Exercise directions: Could you print the text of every entry below word for word, leaving the pictures out of your answer?
━━━
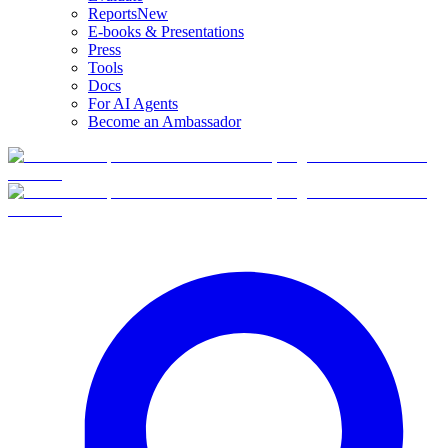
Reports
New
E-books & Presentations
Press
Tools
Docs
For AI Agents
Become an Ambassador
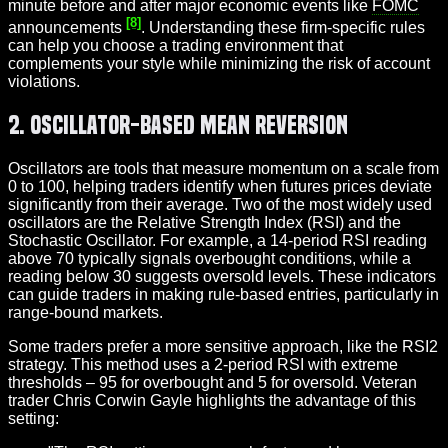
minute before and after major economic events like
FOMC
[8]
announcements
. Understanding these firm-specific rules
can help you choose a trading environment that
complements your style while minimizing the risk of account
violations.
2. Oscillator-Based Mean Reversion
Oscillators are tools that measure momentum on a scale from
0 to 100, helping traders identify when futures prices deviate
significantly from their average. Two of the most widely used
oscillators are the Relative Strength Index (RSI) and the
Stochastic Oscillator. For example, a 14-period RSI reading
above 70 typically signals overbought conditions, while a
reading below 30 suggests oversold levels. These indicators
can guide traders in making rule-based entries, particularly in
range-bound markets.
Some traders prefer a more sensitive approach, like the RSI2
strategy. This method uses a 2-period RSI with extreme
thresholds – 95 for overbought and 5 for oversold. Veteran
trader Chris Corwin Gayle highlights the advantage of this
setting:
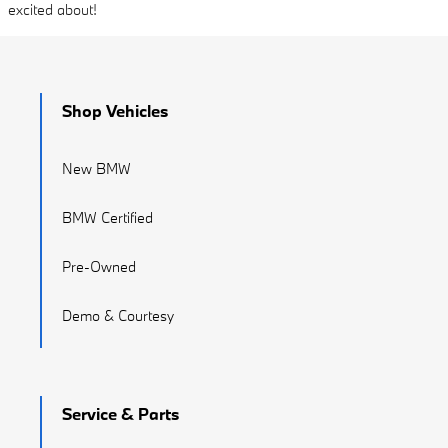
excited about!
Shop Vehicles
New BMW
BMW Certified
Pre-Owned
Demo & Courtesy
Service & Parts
━━━
Task output:
Reports
New
E-books & Presentations
Press
Tools
Docs
For AI Agents
Become an Ambassador
minute before and after major economic events like
FOMC
[8]
announcements
. Understanding these firm-specific rules
can help you choose a trading environment that
complements your style while minimizing the risk of account
violations.
2. Oscillator-Based Mean Reversion
Oscillators are tools that measure momentum on a scale from
0 to 100, helping traders identify when futures prices deviate
significantly from their average. Two of the most widely used
oscillators are the Relative Strength Index (RSI) and the
Stochastic Oscillator. For example, a 14-period RSI reading
above 70 typically signals overbought conditions, while a
reading below 30 suggests oversold levels. These indicators
can guide traders in making rule-based entries, particularly in
range-bound markets.
Some traders prefer a more sensitive approach, like the RSI2
strategy. This method uses a 2-period RSI with extreme
thresholds – 95 for overbought and 5 for oversold. Veteran
trader Chris Corwin Gayle highlights the advantage of this
setting:
excited about!
Shop Vehicles
New BMW
BMW Certified
Pre-Owned
Demo & Courtesy
Service & Parts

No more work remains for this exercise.